Assim, o oficio de professor primário
era visto como profissão ajustada com as características femininas e compatível
com o matrimônio e, portanto, aceito para os padrões morais da elite da época.
De qualquer forma, Scheibe lembra que “o trabalho da mulher em tempos mais
antigos era visto como um trabalho missionário, cuja remuneração era, antes de
tudo, simbólica, afinal, para os padrões vigentes, quem deveria sustentar o lar
era o marido”.
Para Cecílio, da UEM, a
precarização da carreira docente no Brasil é histórica. As constituições
brasileiras, no que se refere à educação, documentam os limites das ações do
Estado na garantia do direito universal à educação, o que explica, em parte, a
condição de desvalorização docente no Brasil, no século XXI.
Scheibe destaca que, nos anos
1960, o aumento do custo de vida, em descompasso com o aumento salarial; a expansão
do sistema escolar público e a aceleração da inflação foram fatores que afetaram
e comprometeram as condições de trabalho dos professores. O caráter sacerdotal
do oficio do professor passa a ser questionado e a figura do professor como um profissional
desvalorizado começa a se impor.
Ainda conforme aponta Scheibe, “o
golpe militar de 1964 traz um período no qual a categoria não pode mais
contestar contra a desvalorização de seus salários, nem contra as más condições
de trabalho”. Mas já no final dos anos 1970 e nos anos 1980, os professores
promovem greves em vários estados e participam nos processos de reconquista das
liberdades políticas, com espaço para a consolidação do sindicalismo da
categoria nos anos 1980 e 1990. “Entramos no século XXI com uma situação de
desprestígio dos professores, acompanhando a quase universalização da oferta da
educação fundamental no país”, afirma Scheibe.
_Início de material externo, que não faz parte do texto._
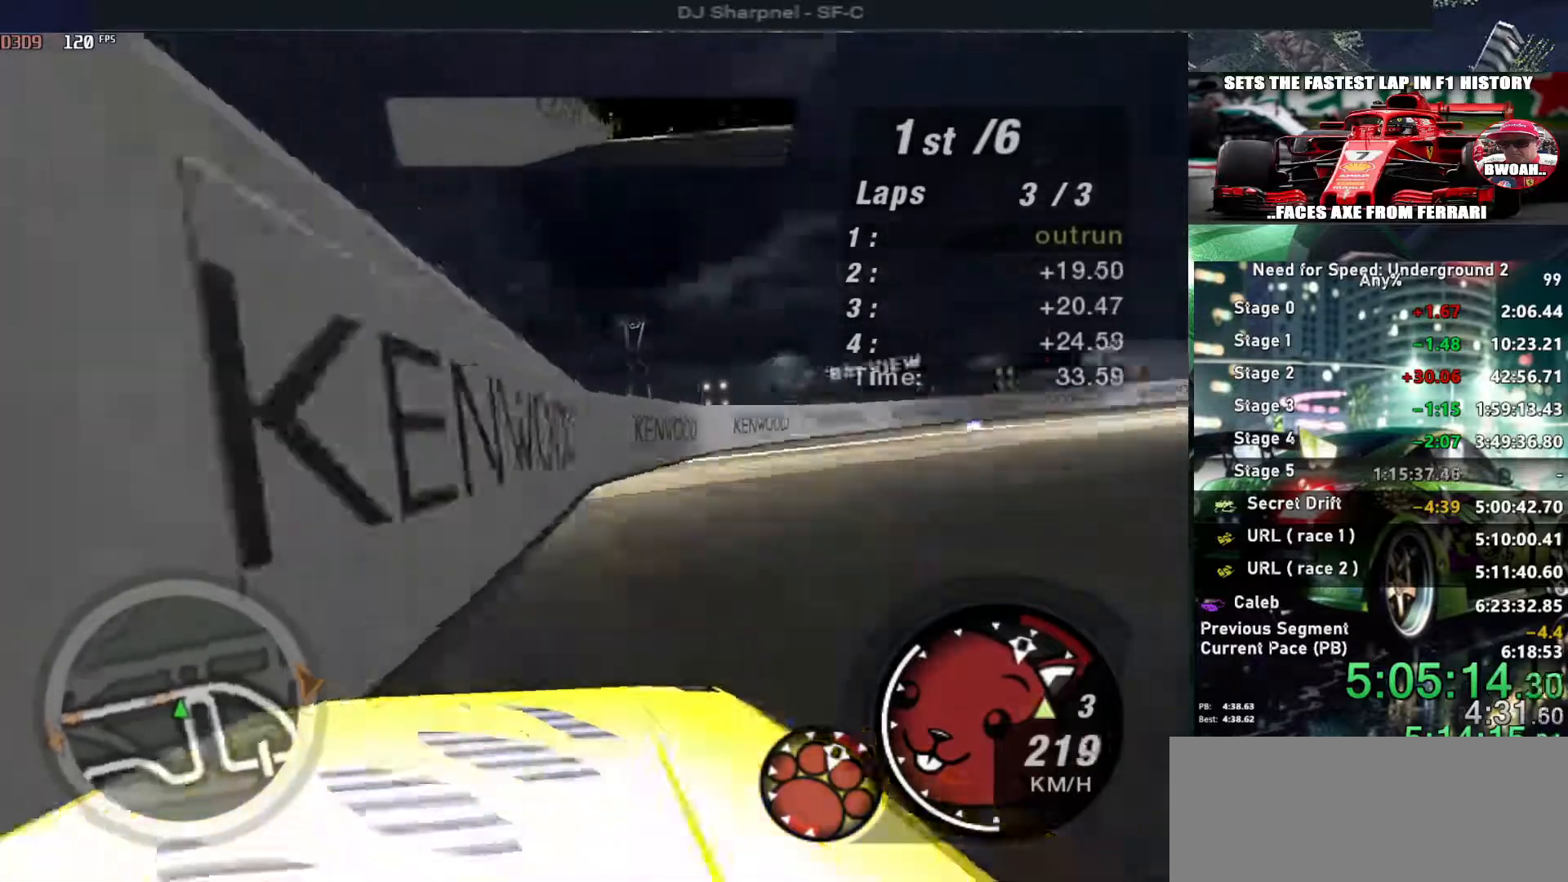
{"keys": ["right", "up"], "events": []}
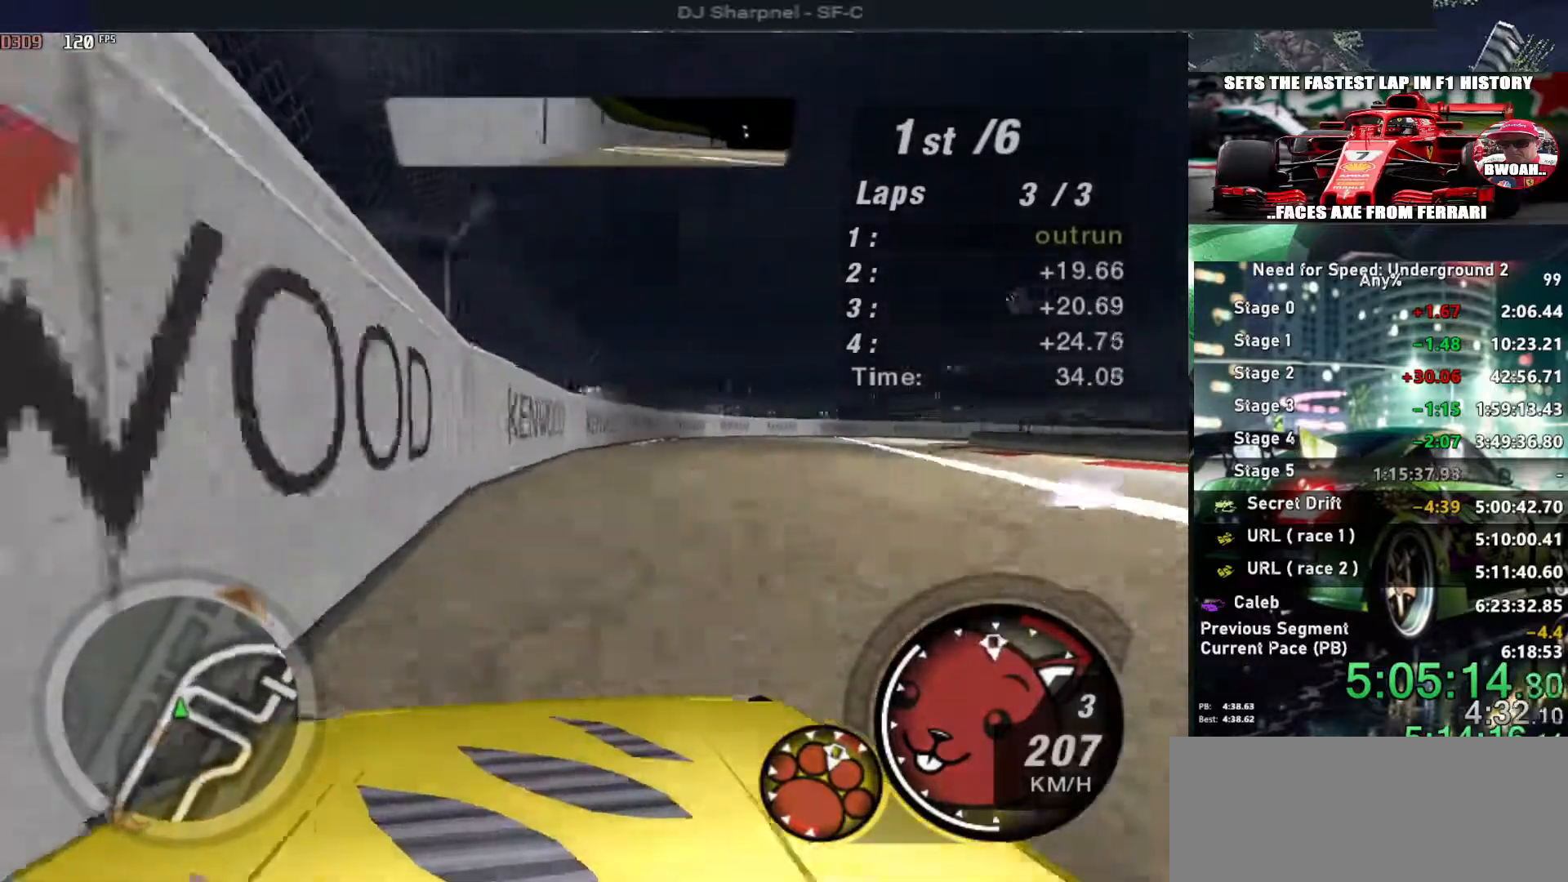
{"keys": ["right", "up"], "events": []}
Já Cavazotti, da UFPR, argumenta
que “em termos absolutos, jamais houve um período da história brasileira de
maior prestígio do professor. O que é possível dizer é que alguns setores do
magistério foram sim mais valorizados em alguns momentos”. Segundo ela, esse é
o caso do ensino superior, objeto de valorização salarial e social até a década
de 1980, e em franca queda após a flexibilização do trabalho no final da década
de 1990.
A falta de garantia ao acesso e à
permanência dos sujeitos nos processos educativos, inclusive nos processos de
formação de professores, são traços da história da precarização da carreira
docente no Brasil, “o que indica que há muito o que fazer para que o Estado brasileiro
garanta políticas públicas universais para educação, além dos esforços
empreendidos em âmbito nacional na última década”, afirma Cecílio.